Background: Osteosarcoma is well-established as the most common bone cancer in children and adolescents. Patients with localized disease have different prognoses and management than those with metastasis at the time of diagnosis. The purpose of this study was to explore potential risk factors for metastatic disease.
Methods:The Surveillance, Epidemiology, and End Results (SEER) Program database was used to identify patients diagnosed with osteosarcoma between 2004 and 2015. We developed prediction models for distant metastasis using six machine learning (ML) techniques, including logistic regression (LR), support vector machine (SVM), Gaussian Naive Bayes (GaussianNB), Extreme Gradient Boosting (XGBoost), random forest (RF), and k-nearest neighbor algorithm (kNN). The adaptive synthetic (ADASYN) technique was used to deal with imbalanced data. The Shapley Additive Explanation (SHAP) analysis generated visualized explanations for each patient.
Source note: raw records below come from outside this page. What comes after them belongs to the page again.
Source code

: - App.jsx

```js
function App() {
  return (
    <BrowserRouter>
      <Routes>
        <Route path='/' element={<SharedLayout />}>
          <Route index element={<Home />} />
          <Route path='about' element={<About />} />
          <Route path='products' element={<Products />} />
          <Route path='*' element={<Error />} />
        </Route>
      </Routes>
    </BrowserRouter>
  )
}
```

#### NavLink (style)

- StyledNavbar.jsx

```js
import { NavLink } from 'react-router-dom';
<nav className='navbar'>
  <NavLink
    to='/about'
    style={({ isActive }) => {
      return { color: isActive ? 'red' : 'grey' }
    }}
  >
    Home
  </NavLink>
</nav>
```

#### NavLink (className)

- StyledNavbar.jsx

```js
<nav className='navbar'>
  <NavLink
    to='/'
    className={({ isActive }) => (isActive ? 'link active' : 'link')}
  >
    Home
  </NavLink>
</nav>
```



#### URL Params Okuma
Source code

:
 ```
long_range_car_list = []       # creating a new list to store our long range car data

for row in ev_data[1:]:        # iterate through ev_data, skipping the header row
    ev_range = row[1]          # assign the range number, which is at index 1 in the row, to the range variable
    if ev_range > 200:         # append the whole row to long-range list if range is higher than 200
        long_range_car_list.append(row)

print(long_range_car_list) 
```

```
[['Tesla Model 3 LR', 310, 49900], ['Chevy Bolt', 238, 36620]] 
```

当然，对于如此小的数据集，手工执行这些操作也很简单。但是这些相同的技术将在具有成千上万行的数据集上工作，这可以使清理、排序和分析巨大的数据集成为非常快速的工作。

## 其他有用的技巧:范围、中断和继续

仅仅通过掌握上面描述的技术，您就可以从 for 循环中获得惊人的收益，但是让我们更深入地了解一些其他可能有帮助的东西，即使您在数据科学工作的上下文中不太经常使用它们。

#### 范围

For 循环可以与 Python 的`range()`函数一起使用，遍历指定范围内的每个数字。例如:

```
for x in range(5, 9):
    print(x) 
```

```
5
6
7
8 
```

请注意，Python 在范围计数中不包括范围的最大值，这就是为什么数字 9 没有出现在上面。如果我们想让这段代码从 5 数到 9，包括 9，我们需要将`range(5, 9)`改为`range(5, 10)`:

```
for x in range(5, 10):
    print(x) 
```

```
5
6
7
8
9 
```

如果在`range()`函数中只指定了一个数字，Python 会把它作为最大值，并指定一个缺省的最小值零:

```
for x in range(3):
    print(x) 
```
Finally, the average precision (AP), sensitivity, specificity, accuracy, F1 score, precision-recall curves, calibration plots, and decision curve analysis (DCA) were conducted to evaluate the models' effectiveness.
Results:The six machine learning algorithms achieved AP of 0.661-0.781 for predicting distant metastasis. The RF model yielded the best performance with an accuracy of 71.8 percent and an AP of 0.781 and was highly dependent on tumor size, primary surgery, and age. SHAP analysis provided model-independent interpretation, highlighting significant clinical factors associated with the risk of metastasis in osteosarcoma patients.Conclusions: An accurate machine learning-based prediction model was established for metastasis in osteosarcoma patients to help clinicians during clinical decision-making.